Per i medici, un osso duro: è una patologia in cui c’è sempre la difficoltà di stabilire quando avviare la profilassi preventiva, una scelta che spesso è guidata da alcuni ‘score’, sistemi a punteggio dettati da fattori di rischio e criteri medici. All’Ospedale San Giovanni “Calibita” Fatebenefratelli di Roma è stato presentato un nuovo ‘score’, il “TEVere score”, oggetto di un corso ECM organizzato dalla SIMEDET – Società Italiana di Medicina Diagnostica e Terapeutica, elaborato da alcuni studiosi italiani per la prevenzione del Tromboembolismo venoso nei pazienti ricoverati in medicina interna e in medicina d’urgenza. Lo studio italiano è stato condotto in più di 20 centri ospedalieri su un campione statistico di oltre 1200 pazienti: questo strumento consiste in uno score di rischio che considera alcuni aspetti clinici del paziente al quale vengono assegnati punteggi specifici stimandone cumulativamente il rischio potenziale tromboembolico e la conseguente necessità di profilassi farmacologica.
Un corretto utilizzo di questo score permette la riduzione di embolie polmonari che hanno, soprattutto negli anziani, conseguenze spesso fatali. Il vantaggio del nuovo score è che per la prima volta sono stati studiati anche pazienti ricoverati nei reparti di medicina d’urgenza, che fino ad oggi non venivano considerati nei principali score attualmente utilizzati.
«La TEV è una delle principali patologie a livello mondiale che si può prevenire – spiega a Sanità Informazione il professor Manuel Monti, Direttore responsabile del 118 dell’Ospedale di Assisi e tra gli autori dello studio – Non si manifesta subito perché uno dei fattori di rischio più importanti è l’immobilizzazione. Quindi spesso alle patologie acute dei pazienti che arrivano in ospedale si associa l’allettamento: si immobilizzano durante il ricovero in reparto e questo aumenta comunque il rischio dell’evento tromboembolico nei primi giorni del ricovero. Quindi è importante fare una corretta stratificazione del rischio ed è importante iniziare una terapia quando è necessario».
Tra i fattori di rischio della TEV il tumore, l’allettamento, l’insufficienza respiratoria, le infezioni, l’età, un pregresso episodio di malattia tromboembolica, una storia di trombofilia. Per Tromboembolia venosa si intendono due patologie: si può manifestare con la trombosi venosa agli arti inferiori o con l’embolia polmonare, complicanza della trombosi venosa periferica e questa può essere mortale. Basti pensare che un paziente su 100 in ospedale muore per questa patologia.
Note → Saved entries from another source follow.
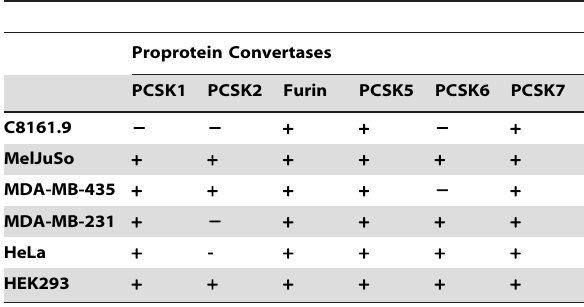
Table 1. RT-PCR analysis of the six members of PC family involved in the secretory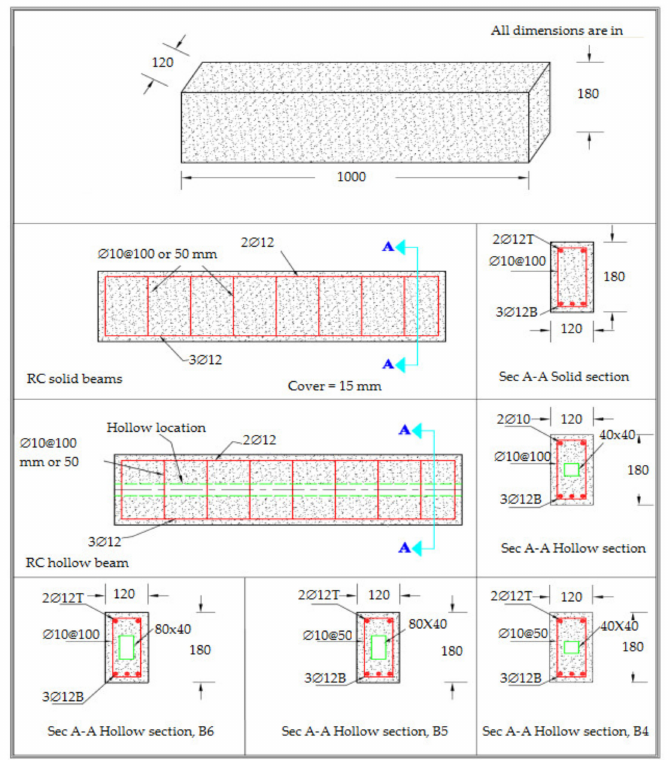
Figure 1. Geometries, layouts, reinforcements, and core details of all RC beam models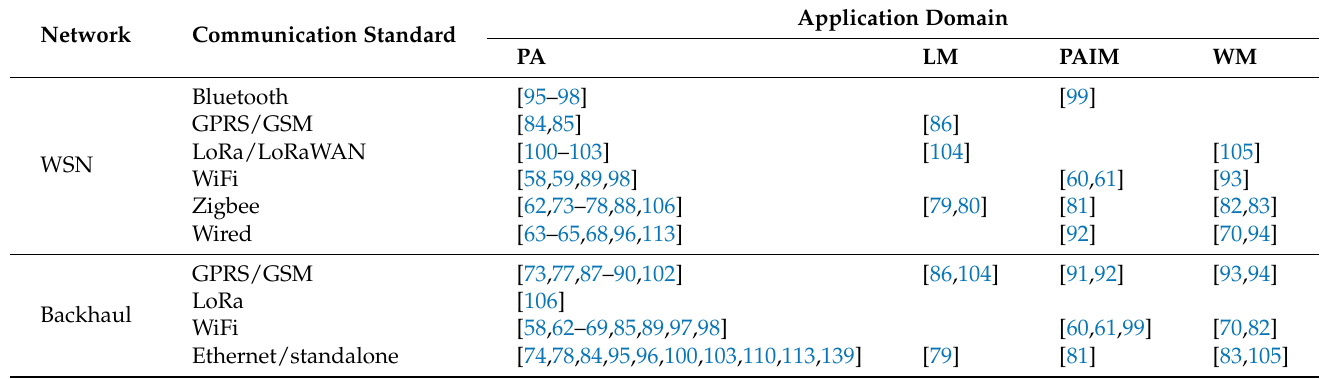
Table 5. WSN and backend communication standards adopted in smallholder agriculture applications (PA:Precision Agriculture, LM: Livestock Management, WM: Weather Monitoring, PAIM: Pest and Animal Infestation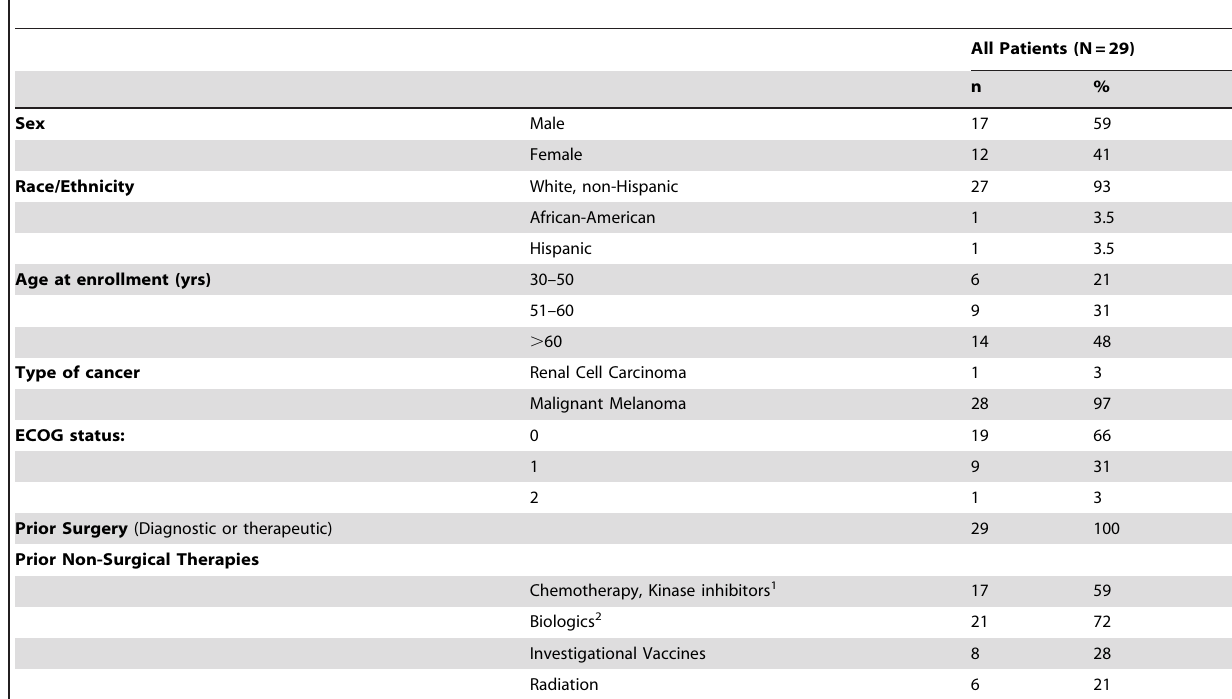
Table 1. Patient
«Purtroppo la malattia è sottodiagnosticata – aggiunge Giovanni Maria Vincentelli, internista e anch’esso tra gli autori dello score – perché non c’è una fruibilità di questi score. Ci si pensa ma al contempo può sfuggire. Dipende molto dal medico che trovi: c’è chi è fissato e ci pensa sempre, c’è chi non ci pensa mai. La cosa particolare che è emersa dal primo studio è che di fatto noi abbiamo preso in considerazione cinque score. In tutta questa popolazione, pur essendo ligi al dovere, se seguo uno score prendo sempre una popolazione. Ma ne sfugge sempre una parte. Il nostro obiettivo è quello di avere uno score che sia molto specifico e sensibile nello stesso tempo. Cercare di cogliere il massimo della prevenzione».
«La funzione degli score è quella di distinguere o individuare il paziente adatto da trattare con una profilassi adeguata – spiega Sergio Timpone, Direttore del Dipartimento di Emergenza del Fatebenefratelli di Roma – Il TEVere speriamo rappresenti una implementazione e che serva a circoscrivere ulteriormente il campione su cui lavoriamo. Fondamentale anche in questo campo la formazione continua perché adesso le novità, anche dal punto di vista farmacologiche, sono praticamente all’ordine del giorno, c’è tantissima letteratura che non tutti possono conoscere. Queste giornate di formazione sono importanti perché consentono a un pubblico più ampio di avere contezza di alcune cose che altrimenti resterebbero confinate solo agli addetti ai lavori. Su questo tema sono state presentati tanti casi di letteratura che ancora vanno implementati e ci sono studi in corso».